Not just Americans or Europeans
As we look to our young talents, On the other side of the world something even more interesting is happening. Wang Xingxing di Unitree, just 35 years old, emphatically declared to the president Xi Jinping that his humanoid robot company was “born and raised in China.”
Insieme a Liang Wenfeng di DeepSeek and other young entrepreneurs, represents what they call the “Fantastic Four” at home: the new generation that no longer copies the West, but innovates in strategic sectors such as artificial intelligence and robotics. We should expect big changes even more: especially from that side.

The tools of the new visionaries are different
If Musk had to convince private investors one by one, today programs like Smart&Start Italia finance projects between 100.000 euros and 1,5 million euros. The National Innovation Fund operates through venture capital strategies, while programs such as I'm staying in the South specifically support young people under 35.
The Switzerland is becoming a fertile ground for new visionaries who combine “visionary audacity and methodical pragmatism”. No longer just Swiss precision, but also the global ambition to change entire sectors. Have institutions finally understood how to invest in the future or is it just a “cooler” way of distributing money randomly? We will see this in the next few years, now let's get back to our "geniuses" of the future.
The profile of the new visionaries
Let's start from a clear fact: there is a substantial difference in the psychological profile. Musk has transformed childhood traumas into "an engine", as the biographer wrote Walter Isaac I known (the same as Steve Jobs and other big shots). The beatings at school, the difficult relationship with his father, the isolation: everything became, as I wrote, fuel for ambition.

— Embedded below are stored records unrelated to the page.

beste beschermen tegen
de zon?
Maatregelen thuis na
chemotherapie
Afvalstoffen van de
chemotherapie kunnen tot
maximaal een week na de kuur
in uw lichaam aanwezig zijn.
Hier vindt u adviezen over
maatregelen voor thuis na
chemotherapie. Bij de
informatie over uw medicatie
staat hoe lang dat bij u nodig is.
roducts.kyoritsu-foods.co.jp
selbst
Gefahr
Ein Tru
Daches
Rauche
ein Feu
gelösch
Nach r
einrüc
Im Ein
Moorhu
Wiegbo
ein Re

The new visionaries have a different approach. David Dattoli, Named by Forbes as one of 30 under 30 and founder of the community Marketers with over 60 thousand members, represents this new generation: less solitary, perhaps with less individual talent but more collaborative, especially in a context in which a team can count thousands of subjects (example: three humans and 5000 AI agents). Above all, a new generation attentive to work-life balance but equally ambitious. Is it the right recipe for the future? And if so, how do we know today?

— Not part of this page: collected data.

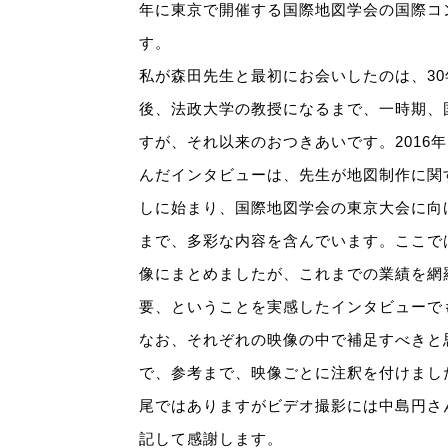
年に東京で開催する国際地図学会の国際コ
す。
私が森田先生と最初にお会いしたのは、3
後、法政大学の教授になるまで、一時期、
すが、それ以来のおつきあいです。2016年
んだインタビューは、先生が地図制作に関
しに始まり、国際地図学会の東京大会に向
まで、多彩な内容を含んでいます。ここで
像にまとめましたが、これまでの業績を網
要、ということを実感したインタビューで
なお、それぞれの映像の中で補足すべきと
で、参考まで、映像ごとに注釈を付けまし
尾ではありますがビデオ撮影には中島円さ
記して感謝します。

Where to look for the next new visionaries
I'll surprise you: don't expect to find them in the newspapers. No, not even on future scenario sites, not even here. Maybe I'll catch one or two: the easy ones. But The reals new visionaries often work in sectors that seem boring but are essential: Anna Fiscal within Quid project for job placement, or Clio Zammatteo which has gone from simple makeup tutorials to collaborating with major cosmetic brands.

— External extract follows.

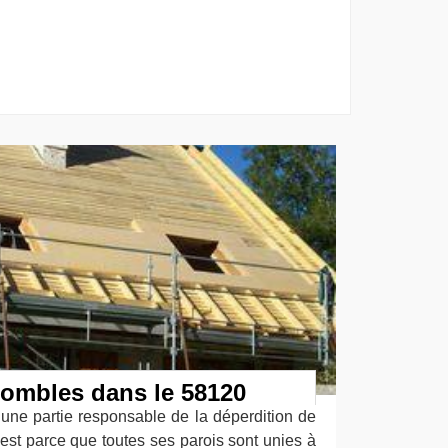
combles dans le 58120
 une partie responsable de la déperdition de
 c’est parce que toutes ses parois sont unies à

If these seem like small things to you, or characters already “burned” by social media, who knows. So much respect, but maybe that’s how it is. It’s just that people like them, who are doing the same things as them today, have in their hands the equivalent of that $500 Blastar that Musk launched. You always have to predict what will happen next. How many of us, if we had witnessed the first steps of people like Jobs or Gates, would have guessed their trajectory in advance? Be honest.
Anyway, the future of innovation will no longer be a matter of individual rebellious geniuses, but of collective intelligences that know how to collaborate, access structured financing and build global networks from day one. Today's little Musks grow differently, but no less effectively.
As mentioned, our children will judge the next changes: the new “wave” has already begun, only this time it does not have just one face: it has thousands.